---------- Stored data ----------
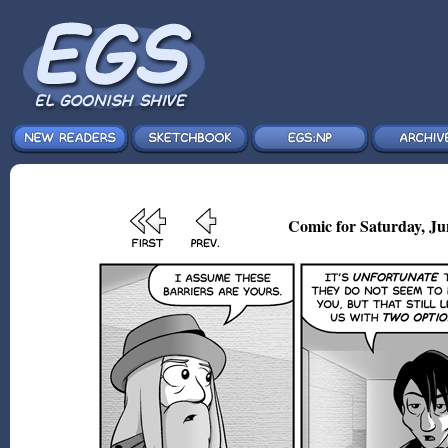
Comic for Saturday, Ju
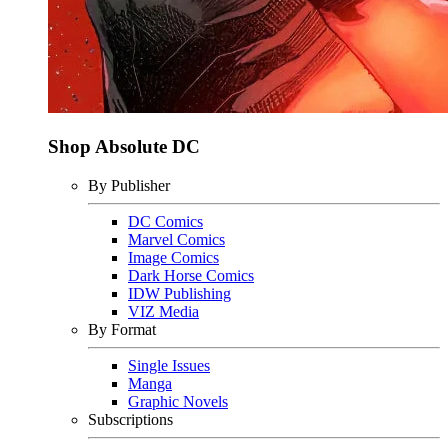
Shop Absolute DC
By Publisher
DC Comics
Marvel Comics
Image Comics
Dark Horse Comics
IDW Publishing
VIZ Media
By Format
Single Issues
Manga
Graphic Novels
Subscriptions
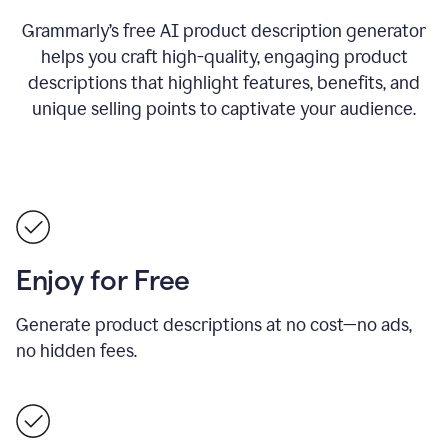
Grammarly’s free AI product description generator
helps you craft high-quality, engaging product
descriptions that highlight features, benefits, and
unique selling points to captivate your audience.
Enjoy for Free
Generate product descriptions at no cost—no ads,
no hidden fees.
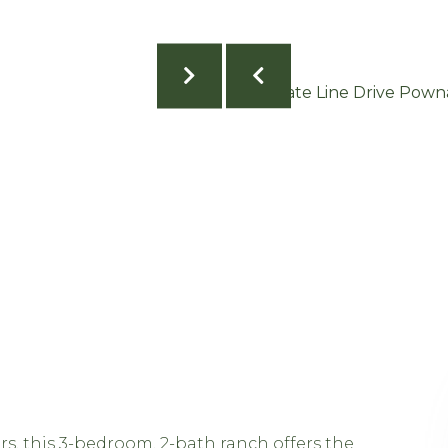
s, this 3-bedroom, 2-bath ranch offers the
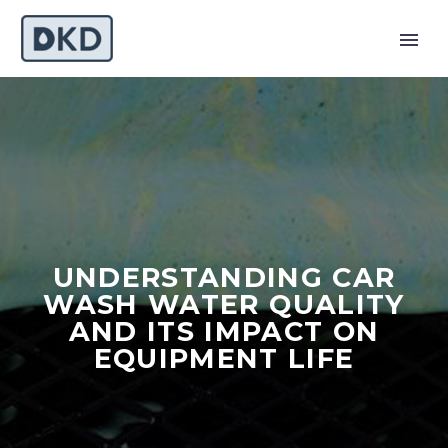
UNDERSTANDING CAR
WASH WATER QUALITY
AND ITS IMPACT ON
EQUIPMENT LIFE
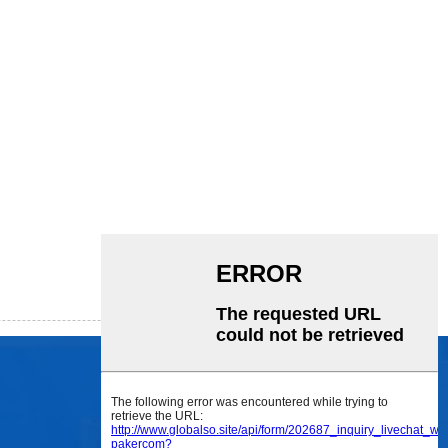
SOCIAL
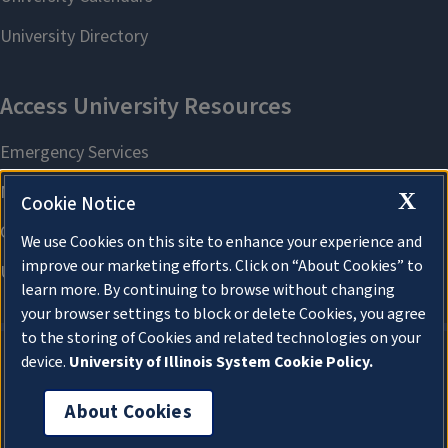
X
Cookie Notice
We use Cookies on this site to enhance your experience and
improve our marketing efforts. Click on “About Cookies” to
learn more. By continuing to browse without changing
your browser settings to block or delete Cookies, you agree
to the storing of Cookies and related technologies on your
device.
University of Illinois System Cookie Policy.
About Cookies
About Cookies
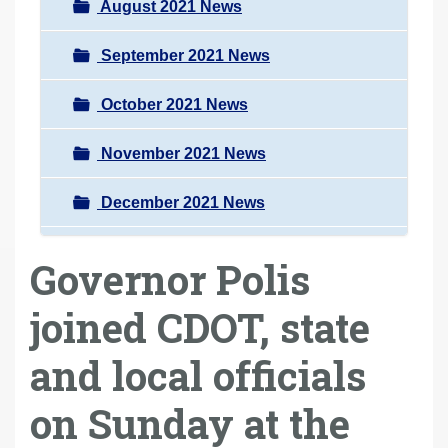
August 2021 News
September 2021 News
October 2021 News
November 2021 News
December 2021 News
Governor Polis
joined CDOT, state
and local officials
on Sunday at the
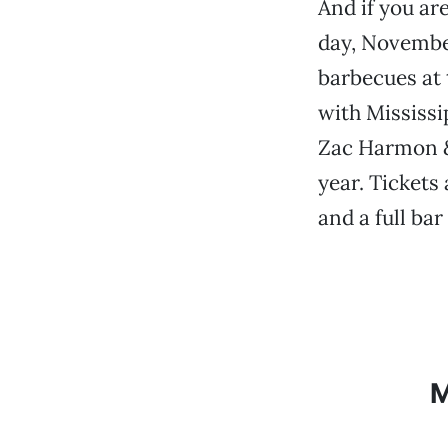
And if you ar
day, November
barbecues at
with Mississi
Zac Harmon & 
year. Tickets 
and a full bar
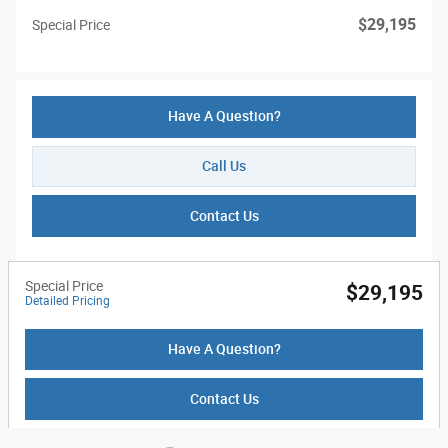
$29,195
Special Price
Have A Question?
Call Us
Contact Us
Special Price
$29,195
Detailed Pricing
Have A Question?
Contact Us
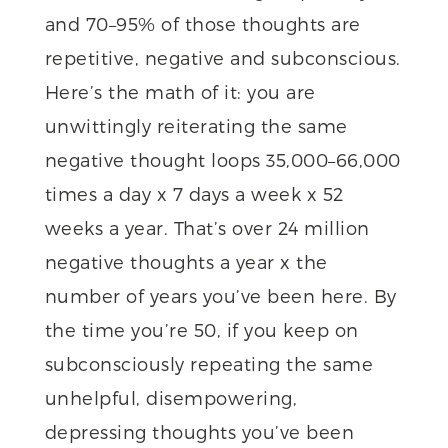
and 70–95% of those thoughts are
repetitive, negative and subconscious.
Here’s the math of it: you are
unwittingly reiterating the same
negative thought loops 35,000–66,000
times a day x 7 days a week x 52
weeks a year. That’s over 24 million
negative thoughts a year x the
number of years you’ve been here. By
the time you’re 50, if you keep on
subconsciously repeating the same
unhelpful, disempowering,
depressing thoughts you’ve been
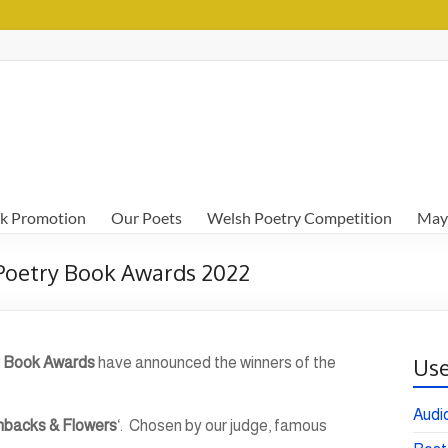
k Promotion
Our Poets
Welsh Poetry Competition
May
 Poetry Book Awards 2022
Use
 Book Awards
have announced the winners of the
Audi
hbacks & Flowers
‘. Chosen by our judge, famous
----------
What the task requires
Your copy of the data above should match it exactly, apart from the images.

Task response
Comic for Saturday, Ju
Shop Absolute DC
By Publisher
DC Comics
Marvel Comics
Image Comics
Dark Horse Comics
IDW Publishing
VIZ Media
By Format
Single Issues
Manga
Graphic Novels
Subscriptions
Grammarly’s free AI product description generator
helps you craft high-quality, engaging product
descriptions that highlight features, benefits, and
unique selling points to captivate your audience.
Enjoy for Free
Generate product descriptions at no cost—no ads,
no hidden fees.
s, this 3-bedroom, 2-bath ranch offers the
UNDERSTANDING CAR
WASH WATER QUALITY
AND ITS IMPACT ON
EQUIPMENT LIFE
SOCIAL
X
Cookie Notice
We use Cookies on this site to enhance your experience and
improve our marketing efforts. Click on “About Cookies” to
learn more. By continuing to browse without changing
your browser settings to block or delete Cookies, you agree
to the storing of Cookies and related technologies on your
device.
University of Illinois System Cookie Policy.
About Cookies
About Cookies
August 2021 News
September 2021 News
October 2021 News
November 2021 News
December 2021 News
Governor Polis
joined CDOT, state
and local officials
on Sunday at the
And if you ar
day, November
barbecues at
with Mississi
Zac Harmon & 
year. Tickets 
and a full bar
$29,195
Special Price
Have A Question?
Call Us
Contact Us
Special Price
$29,195
Detailed Pricing
Have A Question?
Contact Us
and 70–95% of those thoughts are
repetitive, negative and subconscious.
Here’s the math of it: you are
unwittingly reiterating the same
negative thought loops 35,000–66,000
times a day x 7 days a week x 52
weeks a year. That’s over 24 million
negative thoughts a year x the
number of years you’ve been here. By
the time you’re 50, if you keep on
subconsciously repeating the same
unhelpful, disempowering,
depressing thoughts you’ve been
k Promotion
Our Poets
Welsh Poetry Competition
May
 Poetry Book Awards 2022
Use
 Book Awards
have announced the winners of the
Audi
hbacks & Flowers
‘. Chosen by our judge, famous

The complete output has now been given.